À toutes gens en joie je demande merci

pour toutes gens en peine

pour toutes gens sans fleurs et sans fontaines

sans aube, sans hasard, sans promesse d’été

sans lieu et sans droit de cité

pour toutes gens qu’un nom n’a pas couverts

d’une assurance d’être

qu’un sol de proie a rejetés

pour toutes gens en mal de croire, en mal d’aimer

en mal de ciel, d’océans, de planètes

d’oiseaux et de naïveté.

 

À toutes gens merci pour tous et pour eux-mêmes

ralliés dans l’angoisse anonyme de vivre

le front bas devant les prodiges

dans la peur d’une mort au faîte des puissances

d’une mort trop folle d’orgueil

de n’être pas la mort des bêtes et des plantes.

 

Temps des hommes sans origine

nous ne voulons être créés que de nos forces

temps des bourreaux nous sommes nos victimes

temps du refus nous subissons nos réprouvés

temps du bonheur nous n’avons pas d’enclume pour tes forges.
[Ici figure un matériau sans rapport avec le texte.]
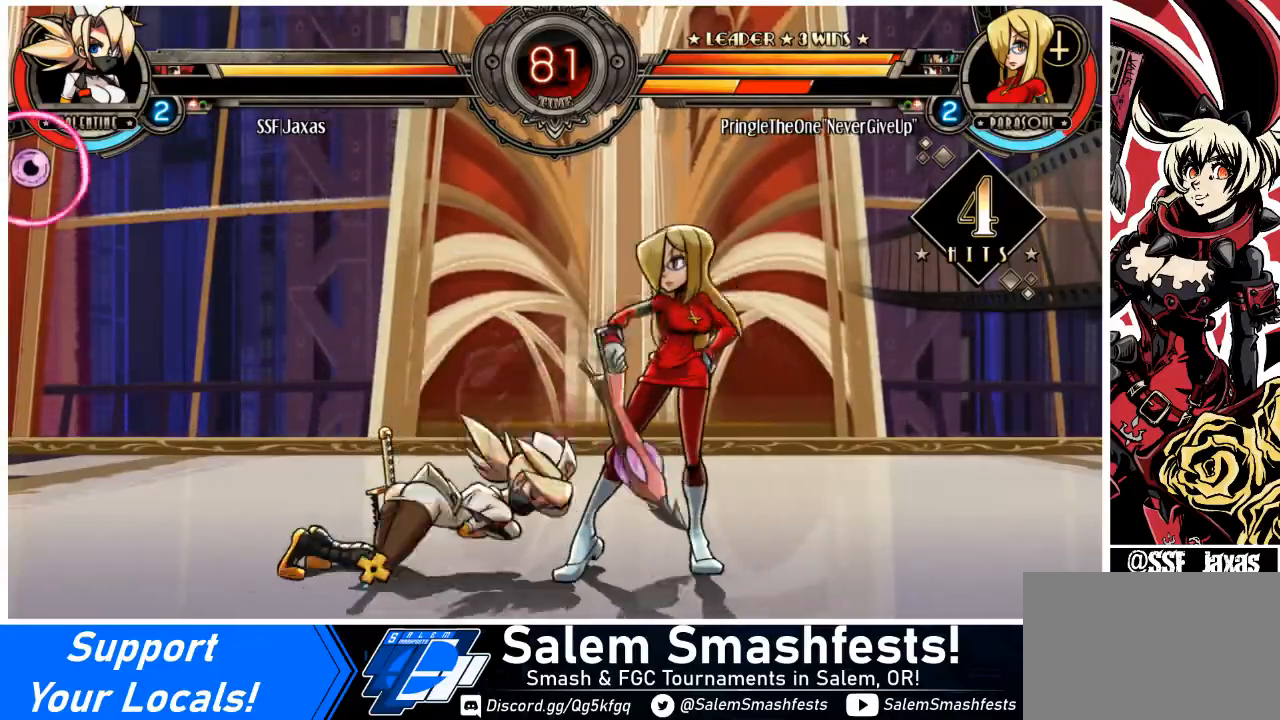
{"buttons": ["SQUARE"], "events": [[100, "SQUARE", "down"], [267, "SQUARE", "up"], [400, "SQUARE", "down"]]}
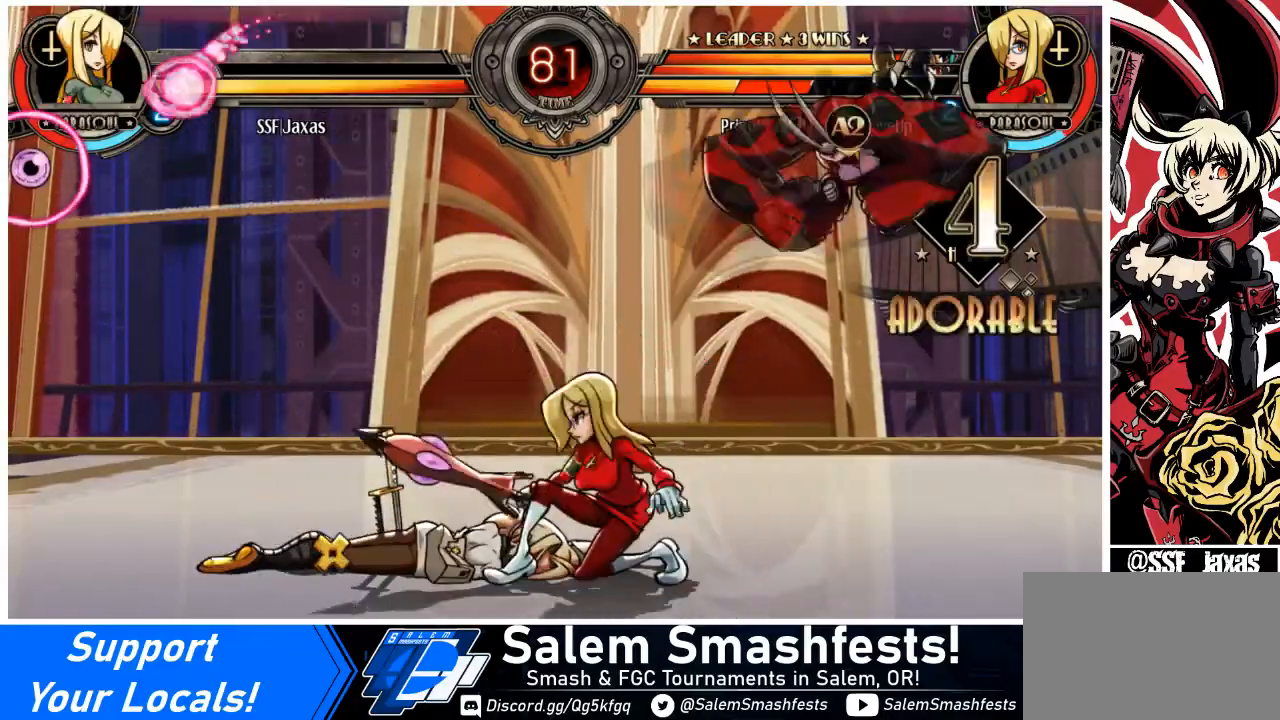
{"buttons": ["SQUARE", "DPAD_LEFT"], "events": [[33, "SQUARE", "up"], [267, "DPAD_LEFT", "down"], [467, "SQUARE", "down"]]}
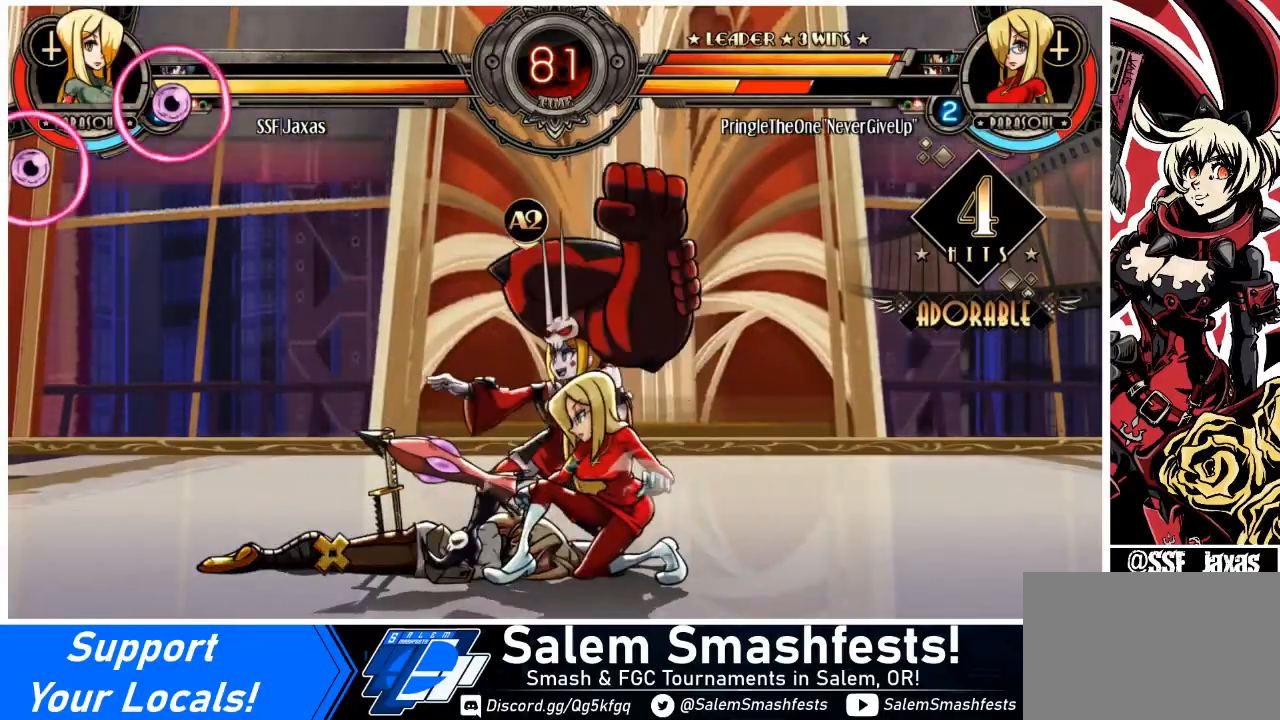
{"buttons": ["SQUARE", "DPAD_LEFT"], "events": [[134, "SQUARE", "up"], [200, "SQUARE", "down"], [334, "SQUARE", "up"], [401, "SQUARE", "down"]]}
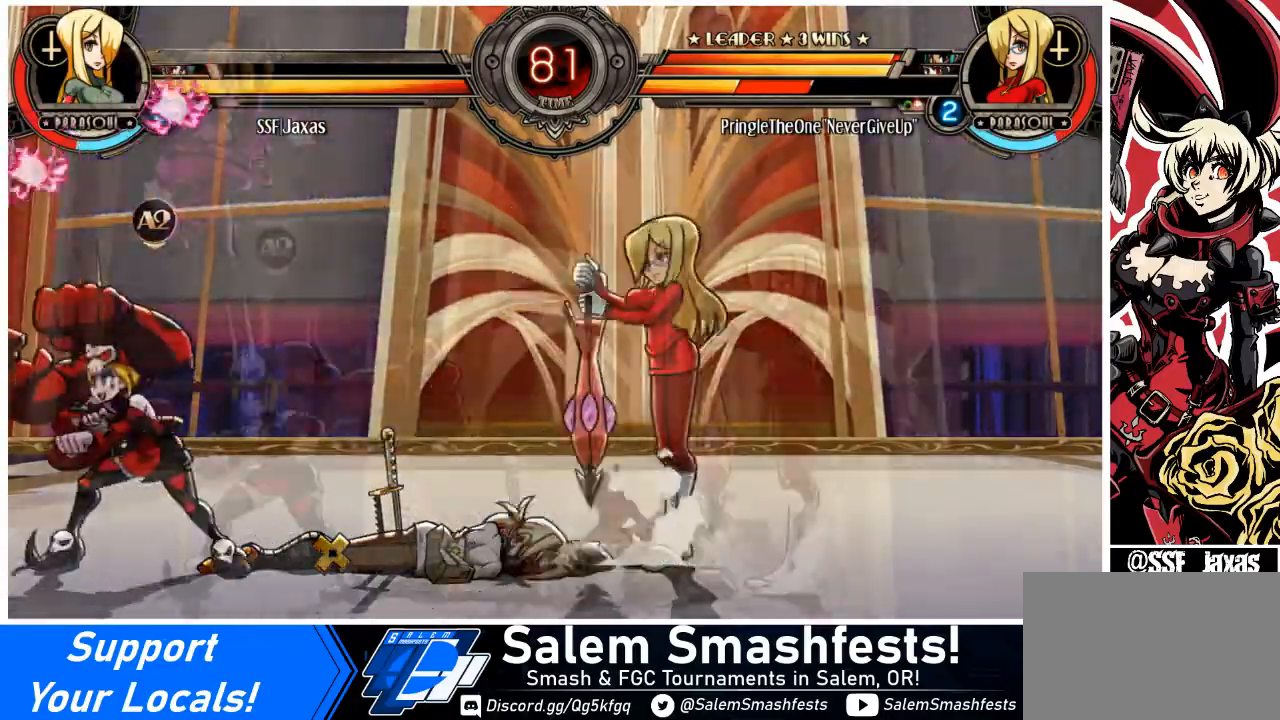
{"buttons": ["DPAD_LEFT"], "events": [[66, "SQUARE", "up"], [100, "SQUARE", "down"], [233, "SQUARE", "up"], [267, "SQUARE", "down"], [433, "SQUARE", "up"]]}
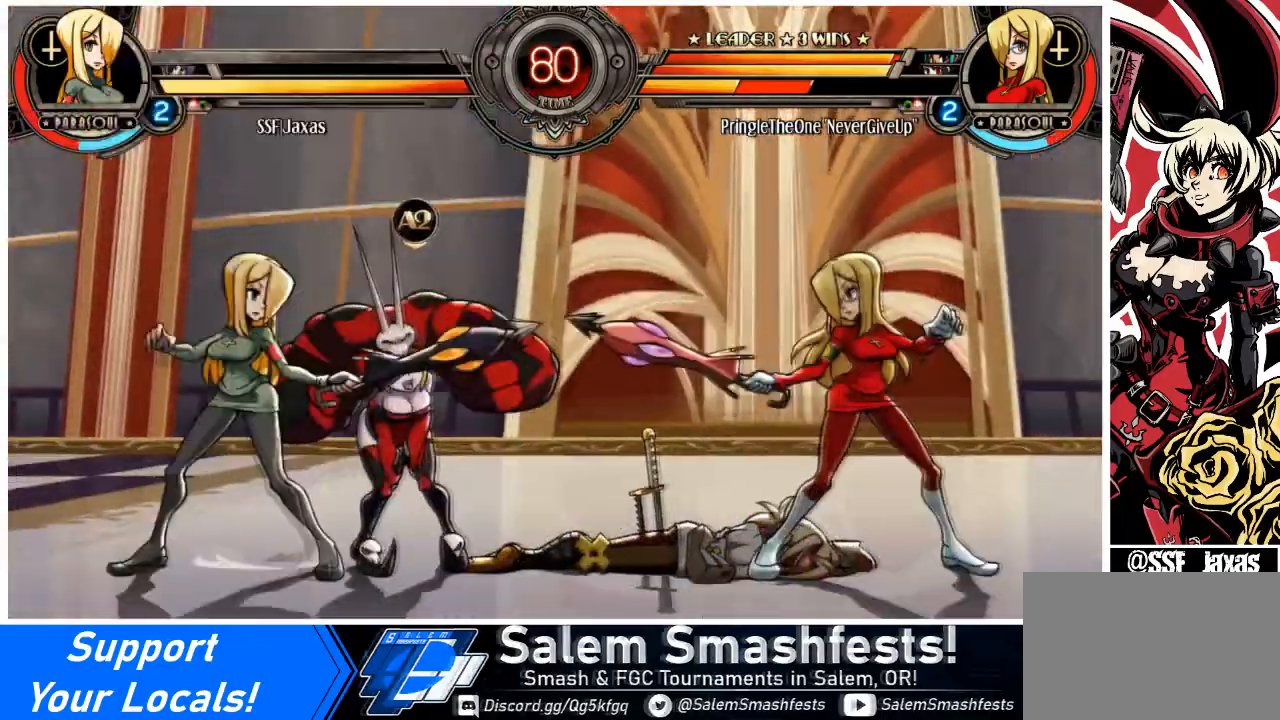
{"buttons": ["DPAD_LEFT"], "events": [[67, "SQUARE", "down"], [200, "SQUARE", "up"], [267, "TRIANGLE", "down"], [400, "TRIANGLE", "up"]]}
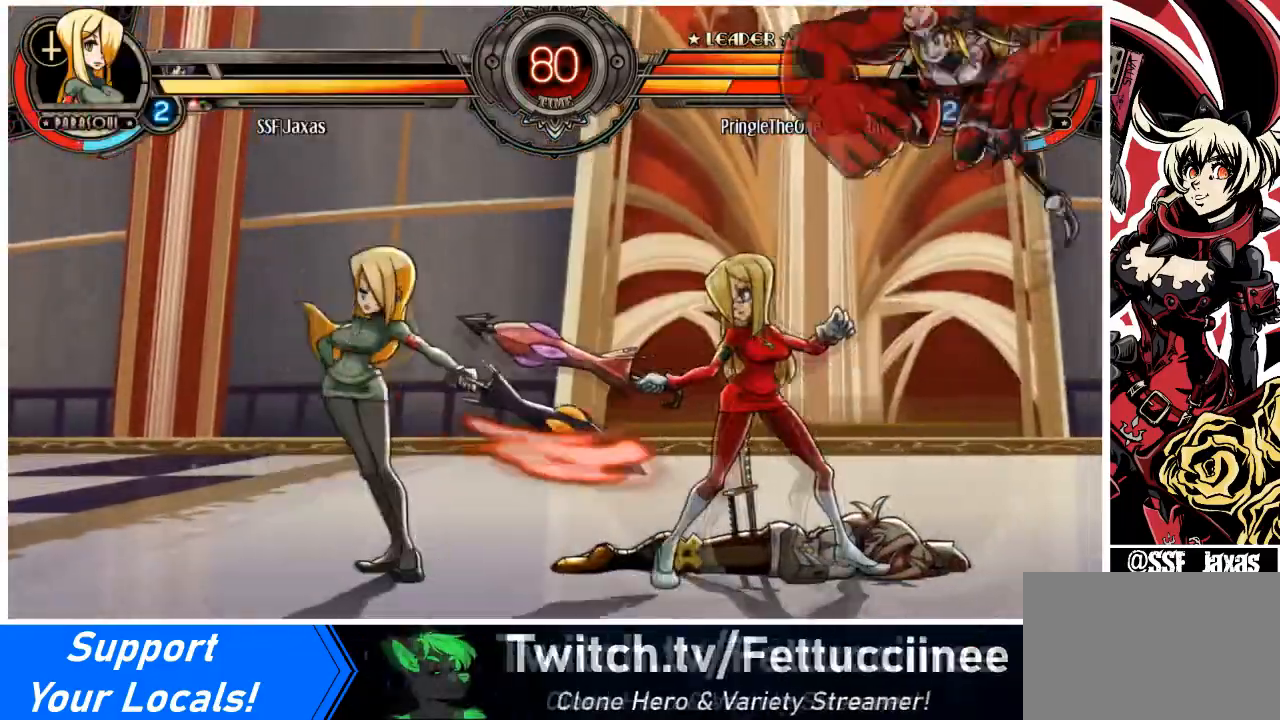
{"buttons": ["DPAD_LEFT"], "events": [[33, "R1", "down"], [233, "R1", "up"]]}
Il nous faudra rester encore à nous attendre

pendant nos saisons de croissance

pendant nos heures de déclin.

 

Ô que lève en nos flancs la sève des jardins

que la forêt nous cerne et nous prenne à la gorge

que l’océan marque nos nuits de ses atolls

que le fleuve nous porte au-delà des révoltes

et que Dieu nous absolve en soufflant sur nos mains.

 

 

 

Colette BENOÎTE.

 

Recueilli dans Panorama de la nouvelle poésie

d’expression française, Unimuse, Tournai, 1963.